Fig 5. 2-AAPA decreases H/R induced apoptosis in mitoNEET-KD cells and increases mitoNEET-protein despite KD.

(A) Western Blot analysis of activated caspase-3 revealed reduced apoptosis in 2-AAPA treated mitoNEET-KD cells to the same level seen in 2-AAPA treated HL-1 cells after H/R (n = 6). (B) siRNA transfection decreased mitoNEET-mRNA efficiently in the presence and absence of chemical GSR-inhibitor 2-AAPA (10 μM, n = 5) determined by real-time RT-PCR. (C) MitoNEET-protein of mitoNEET-KD-cells was significantly higher after addition of 2-AAPA compared to mitoNEET-KD-cells without 2-AAPA treatment (n = 5) measured after H/R. Representative Western Blots are shown (A, C) and data are expressed as % of H/R control. Real-time RT-PCR data are expressed as 2^-ΔΔCT.
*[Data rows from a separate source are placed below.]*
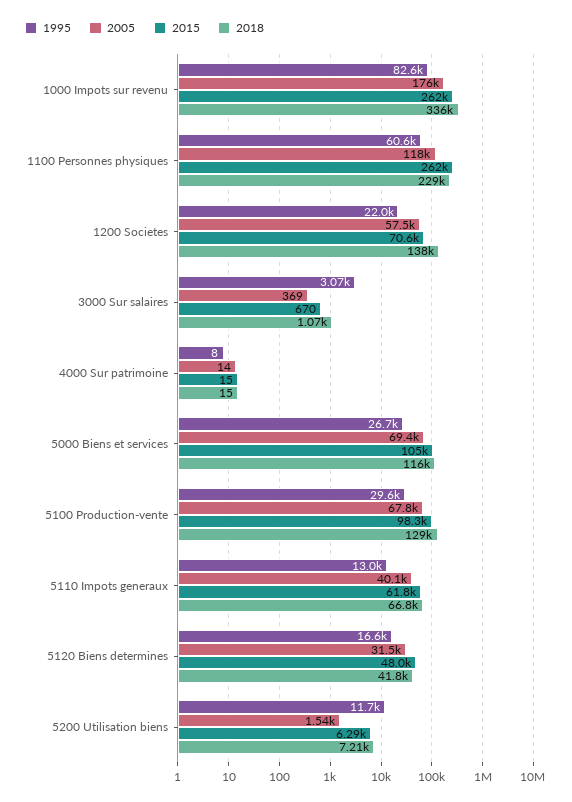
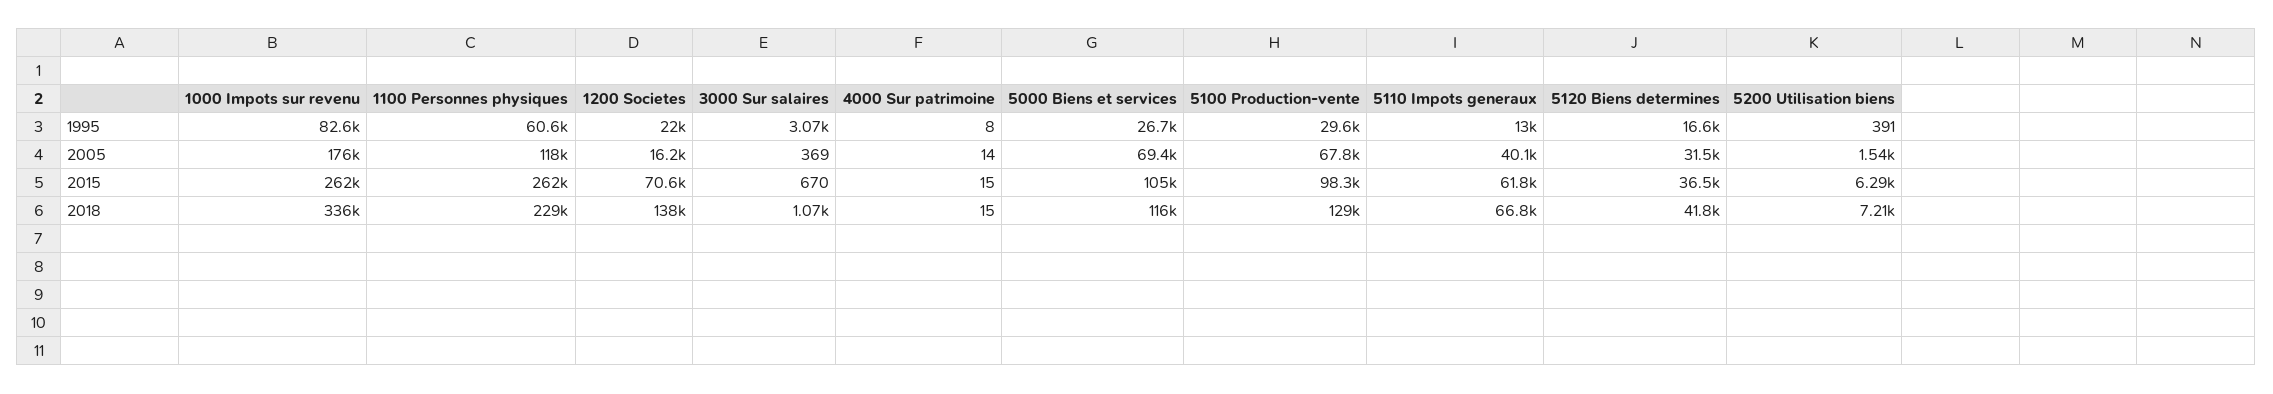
  {
    "1995": {
      "1000 Impots sur revenu": 82600,
      "1100 Personnes physiques": 60600,
      "1200 Societes": 22000,
      "3000 Sur salaires": 3070,
      "4000 Sur patrimoine": 8,
      "5000 Biens et services": 26700,
      "5100 Production-vente": 29600,
      "5110 Impots generaux": 13000,
      "5120 Biens determines": 16600,
-     "5200 Utilisation biens": 11700
+     "5200 Utilisation biens": 391
    },
    "2005": {
      "1000 Impots sur revenu": 176000,
      "1100 Personnes physiques": 118000,
-     "1200 Societes": 57500,
+     "1200 Societes": 16200,
      "3000 Sur salaires": 369,
      "4000 Sur patrimoine": 14,
      "5000 Biens et services": 69400,
      "5100 Production-vente": 67800,
      "5110 Impots generaux": 40100,
      "5120 Biens determines": 31500,
      "5200 Utilisation biens": 1540
    },
    "2015": {
      "1000 Impots sur revenu": 262000,
      "1100 Personnes physiques": 262000,
      "1200 Societes": 70600,
      "3000 Sur salaires": 670,
      "4000 Sur patrimoine": 15,
      "5000 Biens et services": 105000,
      "5100 Production-vente": 98300,
      "5110 Impots generaux": 61800,
-     "5120 Biens determines": 48000,
+     "5120 Biens determines": 36500,
      "5200 Utilisation biens": 6290
    },
    "2018": {
      "1000 Impots sur revenu": 336000,
      "1100 Personnes physiques": 229000,
      "1200 Societes": 138000,
      "3000 Sur salaires": 1070,
      "4000 Sur patrimoine": 15,
      "5000 Biens et services": 116000,
      "5100 Production-vente": 129000,
      "5110 Impots generaux": 66800,
      "5120 Biens determines": 41800,
      "5200 Utilisation biens": 7210
    }
  }

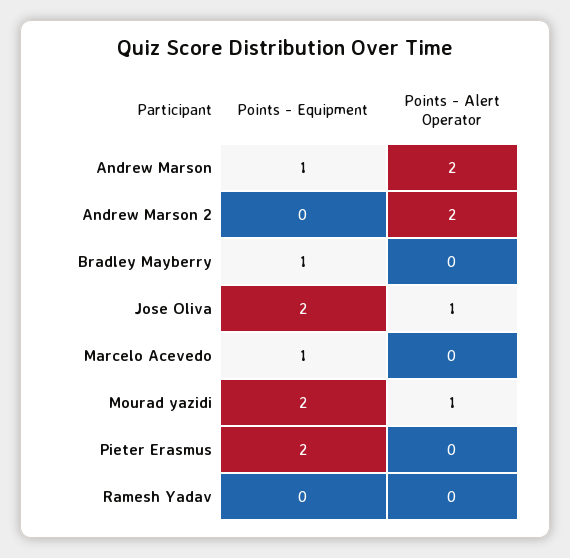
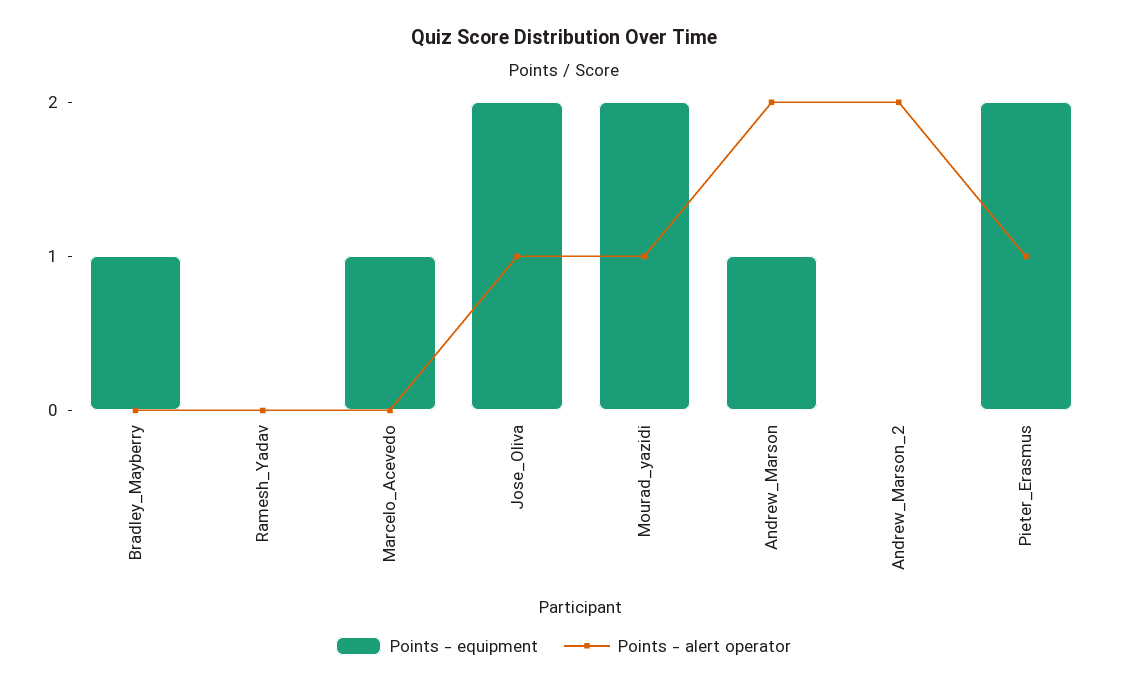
  {
    "Points - Equipment": {
      "Andrew Marson": 1,
      "Andrew Marson 2": 0,
      "Bradley Mayberry": 1,
      "Jose Oliva": 2,
      "Marcelo Acevedo": 1,
      "Mourad yazidi": 2,
      "Pieter Erasmus": 2,
      "Ramesh Yadav": 0
    },
    "Points - Alert Operator": {
      "Andrew Marson": 2,
      "Andrew Marson 2": 2,
      "Bradley Mayberry": 0,
      "Jose Oliva": 1,
      "Marcelo Acevedo": 0,
      "Mourad yazidi": 1,
-     "Pieter Erasmus": 0,
+     "Pieter Erasmus": 1,
      "Ramesh Yadav": 0
    }
  }

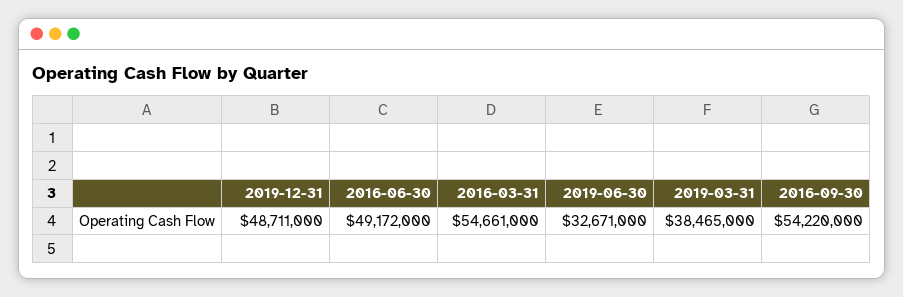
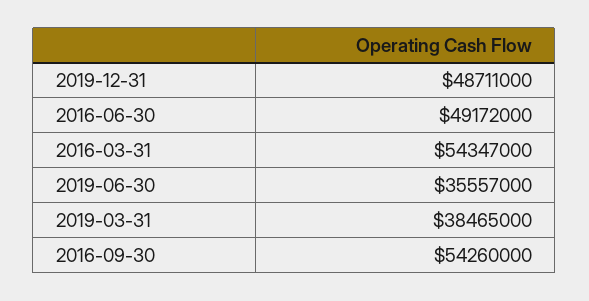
  {
    "2019-12-31": 48711000,
    "2016-06-30": 49172000,
-   "2016-03-31": 54661000,
+   "2016-03-31": 54347000,
-   "2019-06-30": 32671000,
+   "2019-06-30": 35557000,
    "2019-03-31": 38465000,
-   "2016-09-30": 54220000
+   "2016-09-30": 54260000
  }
Fig 6. 2-AAPA effect on mitoNEET is abolished by addition of glutathione compound GSH-MEE.

MitoNEET-protein amount of HL-1 cells was clearly increased after addition of GSR-inhibitor 2-AAPA (10 μM) determined after H/R by Western Blot. This effect was completely reversed by additon of glutathione compound GSH-MEE (2 mM, n = 4–5) as demonstrated by a representative Western Blot. Data are expressed as % of H/R control.

Fig 7. Schematic view.

(i) MitoNEET-knockdown increases oxidative stress induced apoptosis. (ii) 2-AAPA inhibits GSR activity and diminishes the GSH/GSSG ratio resulting in decreasesd H/R induced apoptosis and an increase in mitoNEET-protein.